George Institute researchers used the Institute’s FoodSwitch database to assess and compare the nutrient content and nutritional quality of plant-based meat analogues and their equivalent meat products available in Australian supermarkets. The types of meat products and plant-based meat analogue equivalents studied were burgers, meatballs, mince, sausages, bacon, coated poultry, plain poultry, and meat with pastry.
They found that using the Australian Government’s Health Star Rating system, overall, plant-based meat analogues were found to have a healthier nutritional profile compared with equivalent meat products and their energy content was marginally lower.
While the protein content was similar in both categories, plant-based meat analogues on average had significantly less saturated fat and sodium, as well as more fibre than meat products.

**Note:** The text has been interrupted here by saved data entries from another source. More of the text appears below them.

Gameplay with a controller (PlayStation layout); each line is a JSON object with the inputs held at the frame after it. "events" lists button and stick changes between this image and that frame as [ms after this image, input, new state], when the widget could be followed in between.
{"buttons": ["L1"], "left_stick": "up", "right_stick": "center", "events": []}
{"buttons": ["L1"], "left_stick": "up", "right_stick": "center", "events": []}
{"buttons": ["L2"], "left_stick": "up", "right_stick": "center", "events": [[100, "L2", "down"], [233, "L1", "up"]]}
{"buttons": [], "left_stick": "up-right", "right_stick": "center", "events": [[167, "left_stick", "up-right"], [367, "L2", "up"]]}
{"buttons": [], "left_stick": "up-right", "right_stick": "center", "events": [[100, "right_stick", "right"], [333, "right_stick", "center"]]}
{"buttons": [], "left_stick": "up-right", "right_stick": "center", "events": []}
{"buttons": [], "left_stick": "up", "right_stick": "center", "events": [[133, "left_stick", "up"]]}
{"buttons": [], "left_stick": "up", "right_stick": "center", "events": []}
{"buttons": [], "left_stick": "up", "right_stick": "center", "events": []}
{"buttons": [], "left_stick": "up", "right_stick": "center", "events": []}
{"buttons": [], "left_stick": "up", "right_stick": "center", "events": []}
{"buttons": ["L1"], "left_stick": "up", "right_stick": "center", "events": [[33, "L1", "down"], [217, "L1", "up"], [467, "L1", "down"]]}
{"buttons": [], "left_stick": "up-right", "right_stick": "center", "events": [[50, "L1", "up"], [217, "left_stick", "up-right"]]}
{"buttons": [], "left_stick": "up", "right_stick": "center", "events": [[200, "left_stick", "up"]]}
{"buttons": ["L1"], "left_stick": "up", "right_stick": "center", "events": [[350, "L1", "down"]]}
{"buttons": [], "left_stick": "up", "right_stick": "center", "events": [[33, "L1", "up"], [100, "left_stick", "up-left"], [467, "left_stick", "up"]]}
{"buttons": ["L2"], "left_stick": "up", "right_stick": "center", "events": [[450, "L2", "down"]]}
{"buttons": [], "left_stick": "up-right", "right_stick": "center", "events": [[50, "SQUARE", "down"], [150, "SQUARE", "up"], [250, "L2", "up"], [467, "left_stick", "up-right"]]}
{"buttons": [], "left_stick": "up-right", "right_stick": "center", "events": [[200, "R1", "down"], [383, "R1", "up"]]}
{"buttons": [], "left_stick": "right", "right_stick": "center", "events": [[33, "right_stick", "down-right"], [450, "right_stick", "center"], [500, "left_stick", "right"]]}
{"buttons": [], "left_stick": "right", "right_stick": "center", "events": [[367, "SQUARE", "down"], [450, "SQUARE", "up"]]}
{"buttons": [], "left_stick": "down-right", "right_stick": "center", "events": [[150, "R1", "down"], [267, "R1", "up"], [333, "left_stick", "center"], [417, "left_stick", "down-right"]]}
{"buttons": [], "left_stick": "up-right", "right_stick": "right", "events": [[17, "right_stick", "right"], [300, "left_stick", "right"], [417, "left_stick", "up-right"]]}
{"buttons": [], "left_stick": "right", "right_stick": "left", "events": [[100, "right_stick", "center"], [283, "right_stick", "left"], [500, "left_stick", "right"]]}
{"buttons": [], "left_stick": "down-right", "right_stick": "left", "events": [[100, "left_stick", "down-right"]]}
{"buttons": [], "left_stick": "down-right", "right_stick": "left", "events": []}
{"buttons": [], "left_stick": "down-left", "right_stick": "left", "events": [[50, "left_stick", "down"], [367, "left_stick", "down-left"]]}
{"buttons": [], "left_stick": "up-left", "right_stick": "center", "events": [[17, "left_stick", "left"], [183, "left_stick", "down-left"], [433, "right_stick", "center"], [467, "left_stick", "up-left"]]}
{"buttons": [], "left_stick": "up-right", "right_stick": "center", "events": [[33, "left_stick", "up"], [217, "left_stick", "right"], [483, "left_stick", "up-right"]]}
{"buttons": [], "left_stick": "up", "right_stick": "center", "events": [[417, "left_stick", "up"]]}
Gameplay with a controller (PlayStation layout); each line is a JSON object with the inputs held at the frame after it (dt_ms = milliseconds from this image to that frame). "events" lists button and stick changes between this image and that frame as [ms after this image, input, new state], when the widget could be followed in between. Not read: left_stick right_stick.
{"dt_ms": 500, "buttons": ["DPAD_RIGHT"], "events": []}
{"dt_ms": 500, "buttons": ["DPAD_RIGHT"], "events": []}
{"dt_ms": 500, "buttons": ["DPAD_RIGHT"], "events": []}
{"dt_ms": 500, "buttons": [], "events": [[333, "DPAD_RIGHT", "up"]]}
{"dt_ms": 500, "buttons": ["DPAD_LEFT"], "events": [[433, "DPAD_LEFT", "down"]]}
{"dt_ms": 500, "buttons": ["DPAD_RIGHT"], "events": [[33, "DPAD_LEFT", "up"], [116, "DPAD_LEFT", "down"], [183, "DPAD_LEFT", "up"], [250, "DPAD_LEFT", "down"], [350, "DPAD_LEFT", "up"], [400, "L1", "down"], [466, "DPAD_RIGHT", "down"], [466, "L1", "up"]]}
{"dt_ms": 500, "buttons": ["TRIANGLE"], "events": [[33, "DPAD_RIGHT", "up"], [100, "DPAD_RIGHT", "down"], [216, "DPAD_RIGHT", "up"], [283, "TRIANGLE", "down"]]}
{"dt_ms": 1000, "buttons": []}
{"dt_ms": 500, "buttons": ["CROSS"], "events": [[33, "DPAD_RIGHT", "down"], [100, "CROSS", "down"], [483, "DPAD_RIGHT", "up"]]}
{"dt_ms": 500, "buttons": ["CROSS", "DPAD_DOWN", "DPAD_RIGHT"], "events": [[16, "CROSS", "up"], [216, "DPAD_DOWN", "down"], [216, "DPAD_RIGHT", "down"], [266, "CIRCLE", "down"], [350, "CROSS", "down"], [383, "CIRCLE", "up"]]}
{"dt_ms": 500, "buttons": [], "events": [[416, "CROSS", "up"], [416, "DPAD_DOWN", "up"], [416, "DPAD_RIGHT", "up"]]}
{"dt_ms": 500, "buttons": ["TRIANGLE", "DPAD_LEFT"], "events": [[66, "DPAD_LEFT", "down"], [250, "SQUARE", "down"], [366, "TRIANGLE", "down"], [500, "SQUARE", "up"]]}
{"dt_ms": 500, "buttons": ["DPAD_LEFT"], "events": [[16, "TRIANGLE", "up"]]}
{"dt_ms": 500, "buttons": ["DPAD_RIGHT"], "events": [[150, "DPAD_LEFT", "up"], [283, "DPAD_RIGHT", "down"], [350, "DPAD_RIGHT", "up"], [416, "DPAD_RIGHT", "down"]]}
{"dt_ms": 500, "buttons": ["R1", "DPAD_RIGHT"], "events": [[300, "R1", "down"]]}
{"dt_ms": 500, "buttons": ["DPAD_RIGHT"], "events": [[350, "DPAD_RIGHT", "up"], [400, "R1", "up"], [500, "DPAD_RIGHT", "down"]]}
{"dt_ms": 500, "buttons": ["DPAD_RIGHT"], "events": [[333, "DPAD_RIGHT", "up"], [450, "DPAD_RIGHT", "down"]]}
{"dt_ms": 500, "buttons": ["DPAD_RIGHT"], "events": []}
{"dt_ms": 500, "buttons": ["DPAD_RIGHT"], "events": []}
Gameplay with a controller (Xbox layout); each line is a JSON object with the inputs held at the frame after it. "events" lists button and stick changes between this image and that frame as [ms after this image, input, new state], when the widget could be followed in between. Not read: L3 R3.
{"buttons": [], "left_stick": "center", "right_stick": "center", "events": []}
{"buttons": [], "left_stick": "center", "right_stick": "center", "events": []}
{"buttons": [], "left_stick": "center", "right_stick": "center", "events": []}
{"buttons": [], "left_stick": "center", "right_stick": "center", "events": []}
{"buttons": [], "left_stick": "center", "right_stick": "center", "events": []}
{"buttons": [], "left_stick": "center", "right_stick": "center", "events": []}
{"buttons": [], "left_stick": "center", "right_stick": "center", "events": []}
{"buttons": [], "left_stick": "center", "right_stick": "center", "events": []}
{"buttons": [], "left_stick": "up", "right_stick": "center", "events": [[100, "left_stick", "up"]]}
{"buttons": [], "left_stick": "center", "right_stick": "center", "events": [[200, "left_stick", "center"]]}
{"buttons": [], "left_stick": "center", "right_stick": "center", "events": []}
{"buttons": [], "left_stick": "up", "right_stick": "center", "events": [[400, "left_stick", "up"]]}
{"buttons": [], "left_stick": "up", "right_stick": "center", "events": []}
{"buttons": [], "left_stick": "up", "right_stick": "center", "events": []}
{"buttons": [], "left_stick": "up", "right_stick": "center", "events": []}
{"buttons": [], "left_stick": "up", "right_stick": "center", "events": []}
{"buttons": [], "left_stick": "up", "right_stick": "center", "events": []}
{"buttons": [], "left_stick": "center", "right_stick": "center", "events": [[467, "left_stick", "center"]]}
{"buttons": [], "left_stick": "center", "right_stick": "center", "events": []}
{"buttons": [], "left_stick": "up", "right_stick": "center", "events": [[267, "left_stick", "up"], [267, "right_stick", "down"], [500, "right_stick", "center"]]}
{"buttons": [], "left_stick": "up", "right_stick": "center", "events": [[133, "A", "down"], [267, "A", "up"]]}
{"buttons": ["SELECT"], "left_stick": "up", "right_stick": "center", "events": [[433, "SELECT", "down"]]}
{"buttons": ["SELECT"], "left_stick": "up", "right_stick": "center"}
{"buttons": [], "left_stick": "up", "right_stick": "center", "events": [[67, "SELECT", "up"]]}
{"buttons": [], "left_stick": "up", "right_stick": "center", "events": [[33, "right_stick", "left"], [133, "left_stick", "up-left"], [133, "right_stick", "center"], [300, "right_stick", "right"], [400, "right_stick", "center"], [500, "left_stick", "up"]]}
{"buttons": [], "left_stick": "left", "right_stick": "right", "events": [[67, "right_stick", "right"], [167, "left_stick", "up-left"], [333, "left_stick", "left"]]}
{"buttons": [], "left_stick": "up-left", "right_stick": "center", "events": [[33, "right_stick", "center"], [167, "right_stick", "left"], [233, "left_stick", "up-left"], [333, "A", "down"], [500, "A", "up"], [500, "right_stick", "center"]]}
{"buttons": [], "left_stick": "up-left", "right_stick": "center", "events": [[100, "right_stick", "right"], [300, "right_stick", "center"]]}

But of the 132 plant-based meat analogues analysed, only 12 percent were fortified with key micronutrients essential for health that are found in meat - iron, vitamin B12 and zinc.
George Institute dietitian Dr Daisy Coyle said that in Australia, processed meats have been classified as discretionary foods in the national dietary guidelines and have been linked to various types of cancer, so consumers are advised to limit these meats as part of a healthy diet.
“But it isn’t as simple as a straight swap – solely relying on meat alternatives as a direct replacement for meat could lead to iron, zinc and B12 deficiencies over time if you are not boosting your intake of these essential nutrients from other sources or taking supplements,” she said.
“To guard against this, make sure you are consuming other animal proteins such as eggs, cheese, milk, yoghurt and/or rich plant-based sources of iron including dark leafy vegetables such as spinach and broccoli, as well as tofu, nuts and seeds, and beans and legumes.”
“Until we know more about the health impacts of plant-based meat analogues and have recommendations on how to include them as part of a healthy balanced diet, its best to eat them in moderation along with other plant-based proteins such as bean patties, falafel and tofu, or if you are not vegetarian or vegan, unprocessed lean meats and seafood,” Daisy added.